*** Opening Supplied material ***
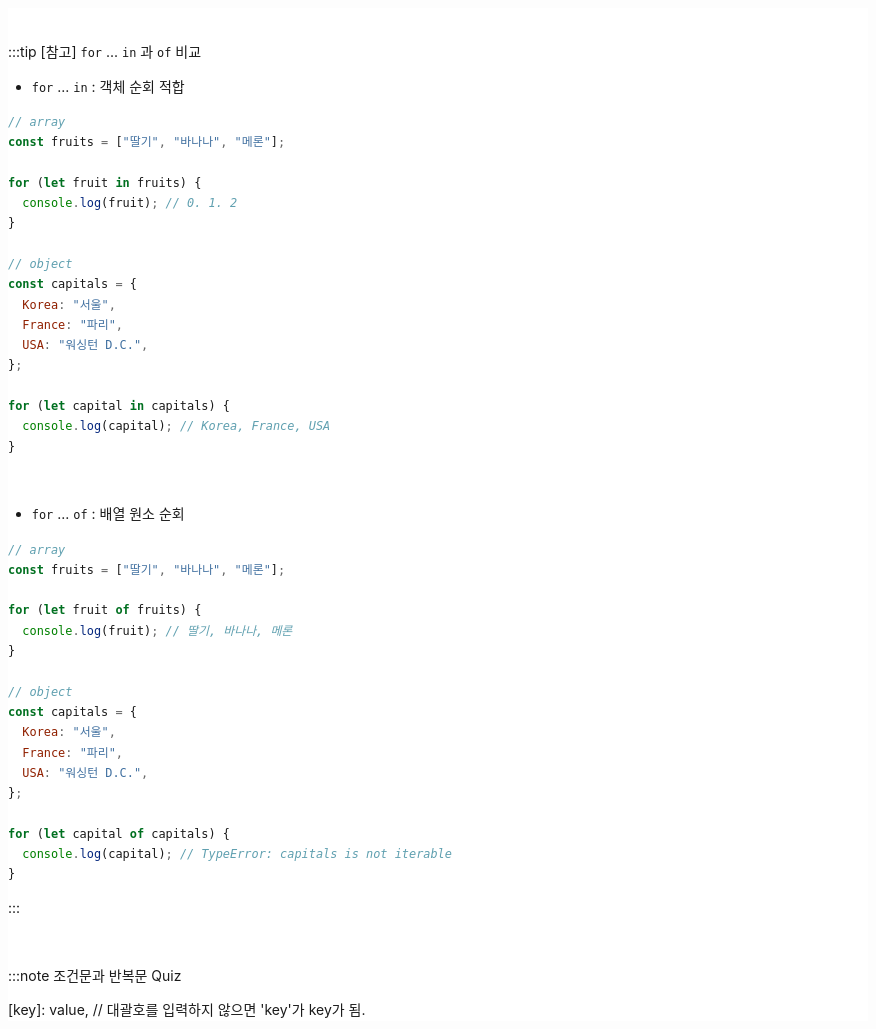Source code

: <br/>

:::tip [참고] `for` ... `in` 과 `of` 비교

- `for` ... `in` : 객체 순회 적합

```js
// array
const fruits = ["딸기", "바나나", "메론"];

for (let fruit in fruits) {
  console.log(fruit); // 0. 1. 2
}

// object
const capitals = {
  Korea: "서울",
  France: "파리",
  USA: "워싱턴 D.C.",
};

for (let capital in capitals) {
  console.log(capital); // Korea, France, USA
}
```

<br/>

- `for` ... `of` : 배열 원소 순회

```js
// array
const fruits = ["딸기", "바나나", "메론"];

for (let fruit of fruits) {
  console.log(fruit); // 딸기, 바나나, 메론
}

// object
const capitals = {
  Korea: "서울",
  France: "파리",
  USA: "워싱턴 D.C.",
};

for (let capital of capitals) {
  console.log(capital); // TypeError: capitals is not iterable
}
```

:::

<br/>

:::note 조건문과 반복문 Quiz


  [key]: value,            // 대괄호를 입력하지 않으면 'key'가 key가 됨.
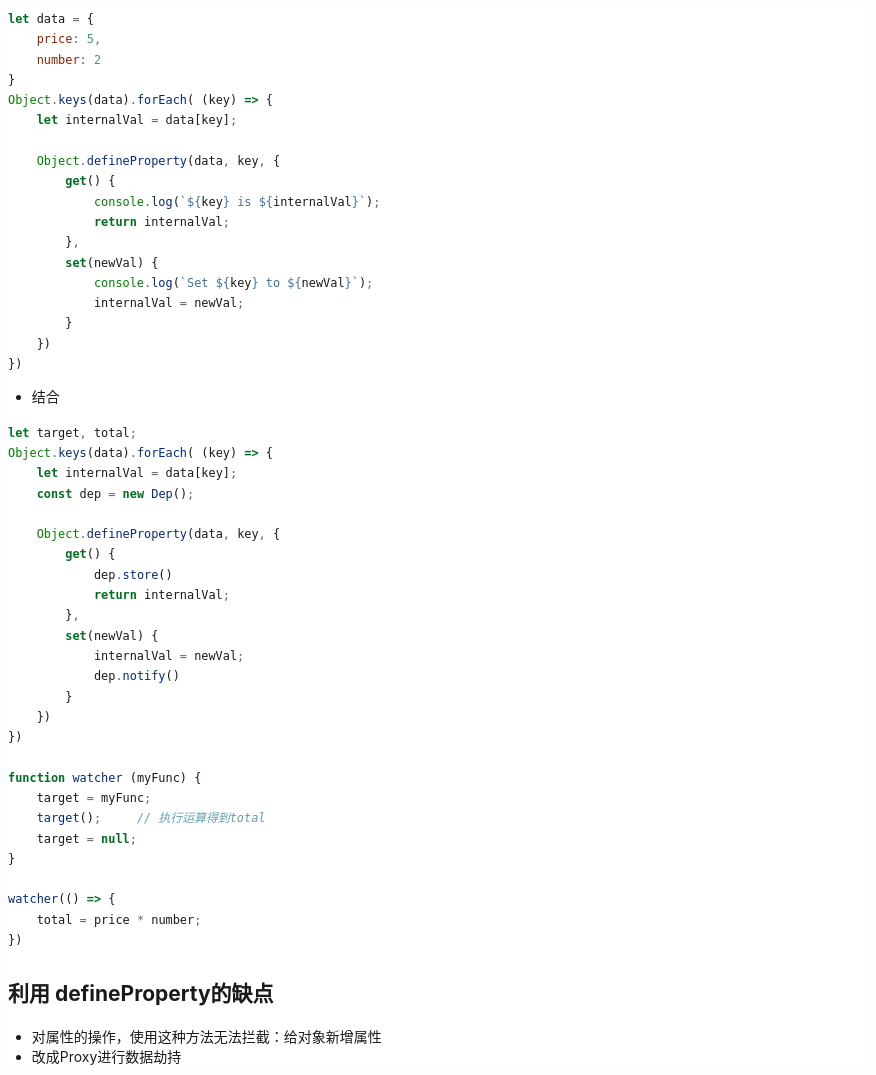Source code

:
 ```js
let data = {
    price: 5,
    number: 2
}
Object.keys(data).forEach( (key) => {
    let internalVal = data[key];
    
    Object.defineProperty(data, key, {
        get() {
            console.log(`${key} is ${internalVal}`);
            return internalVal;
        },
        set(newVal) {
            console.log(`Set ${key} to ${newVal}`);
            internalVal = newVal;
        }
    })
})
```

- 结合
```js
let target, total;
Object.keys(data).forEach( (key) => {
    let internalVal = data[key];
    const dep = new Dep();
    
    Object.defineProperty(data, key, {
        get() {
            dep.store()
            return internalVal;
        },
        set(newVal) {
            internalVal = newVal;
            dep.notify()
        }
    })
})

function watcher (myFunc) {
    target = myFunc;
    target();     // 执行运算得到total
    target = null; 
}

watcher(() => {
    total = price * number;
})
```

## 利用 defineProperty的缺点
- 对属性的操作，使用这种方法无法拦截：给对象新增属性
- 改成Proxy进行数据劫持
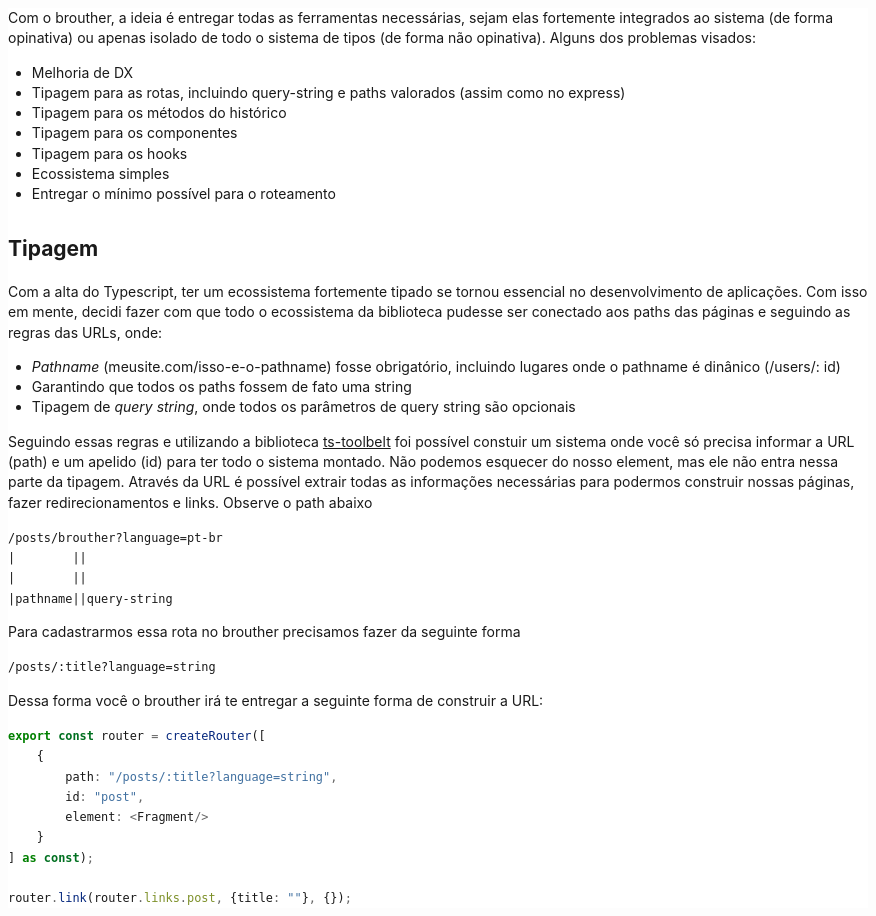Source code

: Com o brouther, a ideia é entregar todas as ferramentas necessárias, sejam elas fortemente integrados ao sistema (de
forma opinativa) ou apenas isolado de todo o sistema de tipos (de forma não opinativa). Alguns dos problemas visados:

- Melhoria de DX
- Tipagem para as rotas, incluindo query-string e paths valorados (assim como no express)
- Tipagem para os métodos do histórico
- Tipagem para os componentes
- Tipagem para os hooks
- Ecossistema simples
- Entregar o mínimo possível para o roteamento

## Tipagem

Com a alta do Typescript, ter um ecossistema fortemente tipado se tornou essencial no desenvolvimento de aplicações. Com
isso em mente, decidi fazer com que todo o ecossistema da biblioteca pudesse ser conectado aos paths das páginas e
seguindo as regras das URLs, onde:

- *Pathname* (meusite.com/isso-e-o-pathname) fosse obrigatório, incluindo lugares onde o pathname é dinânico (/users/:
  id)
- Garantindo que todos os paths fossem de fato uma string
- Tipagem de *query string*, onde todos os parâmetros de query string são opcionais

Seguindo essas regras e utilizando a biblioteca [ts-toolbelt](https://github.com/millsp/ts-toolbelt) foi possível
constuir um sistema onde você só precisa informar a URL (path) e um apelido (id) para ter todo o sistema montado. Não
podemos esquecer do nosso element, mas ele não entra nessa parte da tipagem. Através da URL é possível extrair todas as
informações necessárias
para podermos construir nossas páginas, fazer redirecionamentos e links. Observe o path abaixo

```text
/posts/brouther?language=pt-br
|        ||
|        ||
|pathname||query-string
```

Para cadastrarmos essa rota no brouther precisamos fazer da seguinte forma

```text
/posts/:title?language=string
```

Dessa forma você o brouther irá te entregar a seguinte forma de construir a URL:

```typescript jsx
export const router = createRouter([
    {
        path: "/posts/:title?language=string",
        id: "post",
        element: <Fragment/>
    }
] as const);

router.link(router.links.post, {title: ""}, {});
```
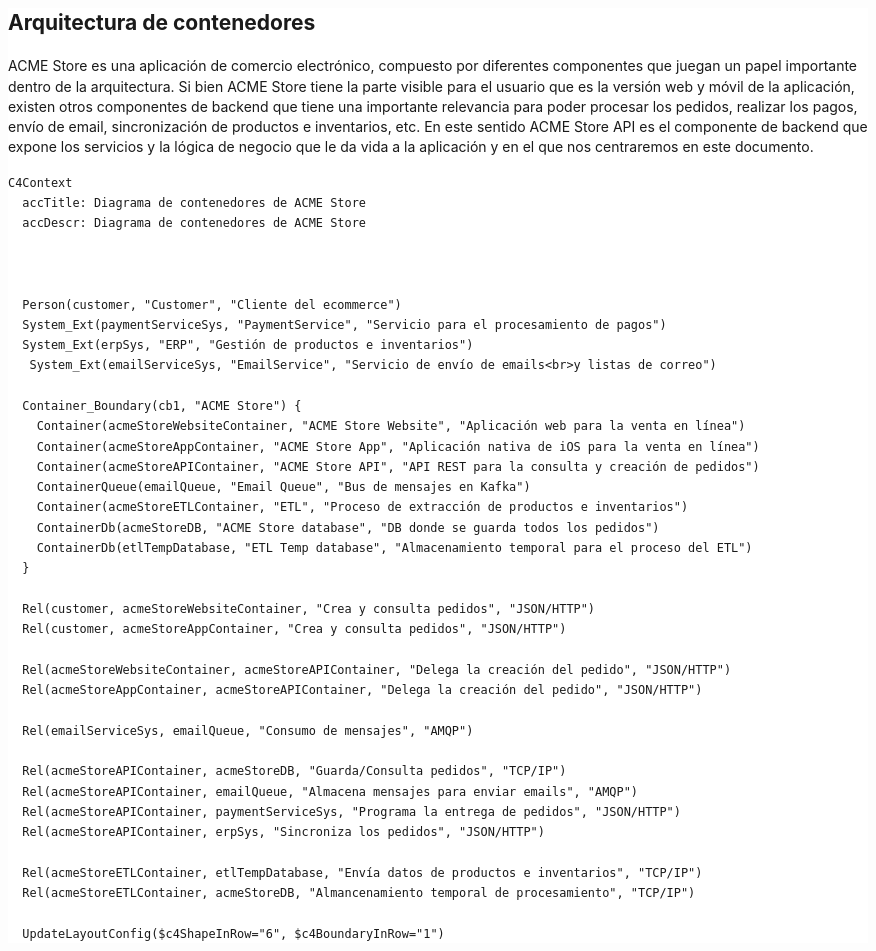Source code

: ## Arquitectura de contenedores
ACME Store es una aplicación de comercio electrónico, compuesto por diferentes componentes que juegan un papel importante dentro de la arquitectura.  Si bien ACME Store tiene la parte visible para el usuario que es la versión web y móvil de la aplicación, existen otros componentes de backend que tiene una importante relevancia para poder procesar los pedidos, realizar los pagos, envío de email, sincronización de productos e inventarios, etc. En este sentido ACME Store API es el componente de backend que expone los servicios y la lógica de negocio que le da vida a la aplicación y en el que nos centraremos en este documento.


```mermaid
C4Context
  accTitle: Diagrama de contenedores de ACME Store
  accDescr: Diagrama de contenedores de ACME Store

  

  Person(customer, "Customer", "Cliente del ecommerce")
  System_Ext(paymentServiceSys, "PaymentService", "Servicio para el procesamiento de pagos")
  System_Ext(erpSys, "ERP", "Gestión de productos e inventarios")
   System_Ext(emailServiceSys, "EmailService", "Servicio de envío de emails<br>y listas de correo")

  Container_Boundary(cb1, "ACME Store") {
    Container(acmeStoreWebsiteContainer, "ACME Store Website", "Aplicación web para la venta en línea")
    Container(acmeStoreAppContainer, "ACME Store App", "Aplicación nativa de iOS para la venta en línea")
    Container(acmeStoreAPIContainer, "ACME Store API", "API REST para la consulta y creación de pedidos")
    ContainerQueue(emailQueue, "Email Queue", "Bus de mensajes en Kafka")
    Container(acmeStoreETLContainer, "ETL", "Proceso de extracción de productos e inventarios")
    ContainerDb(acmeStoreDB, "ACME Store database", "DB donde se guarda todos los pedidos")
    ContainerDb(etlTempDatabase, "ETL Temp database", "Almacenamiento temporal para el proceso del ETL")    
  }

  Rel(customer, acmeStoreWebsiteContainer, "Crea y consulta pedidos", "JSON/HTTP")
  Rel(customer, acmeStoreAppContainer, "Crea y consulta pedidos", "JSON/HTTP")

  Rel(acmeStoreWebsiteContainer, acmeStoreAPIContainer, "Delega la creación del pedido", "JSON/HTTP")
  Rel(acmeStoreAppContainer, acmeStoreAPIContainer, "Delega la creación del pedido", "JSON/HTTP")

  Rel(emailServiceSys, emailQueue, "Consumo de mensajes", "AMQP")

  Rel(acmeStoreAPIContainer, acmeStoreDB, "Guarda/Consulta pedidos", "TCP/IP")
  Rel(acmeStoreAPIContainer, emailQueue, "Almacena mensajes para enviar emails", "AMQP")
  Rel(acmeStoreAPIContainer, paymentServiceSys, "Programa la entrega de pedidos", "JSON/HTTP")
  Rel(acmeStoreAPIContainer, erpSys, "Sincroniza los pedidos", "JSON/HTTP")

  Rel(acmeStoreETLContainer, etlTempDatabase, "Envía datos de productos e inventarios", "TCP/IP")
  Rel(acmeStoreETLContainer, acmeStoreDB, "Almancenamiento temporal de procesamiento", "TCP/IP")

  UpdateLayoutConfig($c4ShapeInRow="6", $c4BoundaryInRow="1")
```
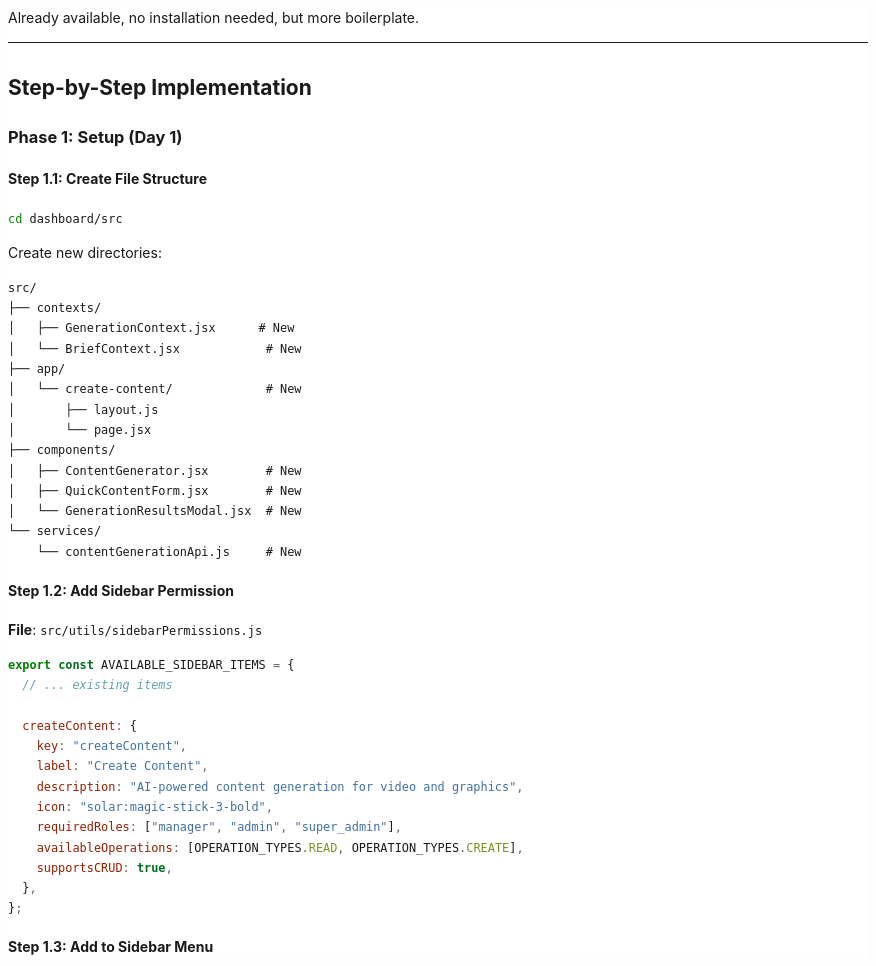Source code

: Already available, no installation needed, but more boilerplate.

---

## Step-by-Step Implementation

### Phase 1: Setup (Day 1)

#### Step 1.1: Create File Structure

```bash
cd dashboard/src
```

Create new directories:

```
src/
├── contexts/
│   ├── GenerationContext.jsx      # New
│   └── BriefContext.jsx            # New
├── app/
│   └── create-content/             # New
│       ├── layout.js
│       └── page.jsx
├── components/
│   ├── ContentGenerator.jsx        # New
│   ├── QuickContentForm.jsx        # New
│   └── GenerationResultsModal.jsx  # New
└── services/
    └── contentGenerationApi.js     # New
```

#### Step 1.2: Add Sidebar Permission

**File**: `src/utils/sidebarPermissions.js`

```javascript
export const AVAILABLE_SIDEBAR_ITEMS = {
  // ... existing items

  createContent: {
    key: "createContent",
    label: "Create Content",
    description: "AI-powered content generation for video and graphics",
    icon: "solar:magic-stick-3-bold",
    requiredRoles: ["manager", "admin", "super_admin"],
    availableOperations: [OPERATION_TYPES.READ, OPERATION_TYPES.CREATE],
    supportsCRUD: true,
  },
};
```

#### Step 1.3: Add to Sidebar Menu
*** Closing Supplied material ***
Task directions: Calculate the number of lines above that include the word "envío", giving that number by itself.

Solution for this exercise: 2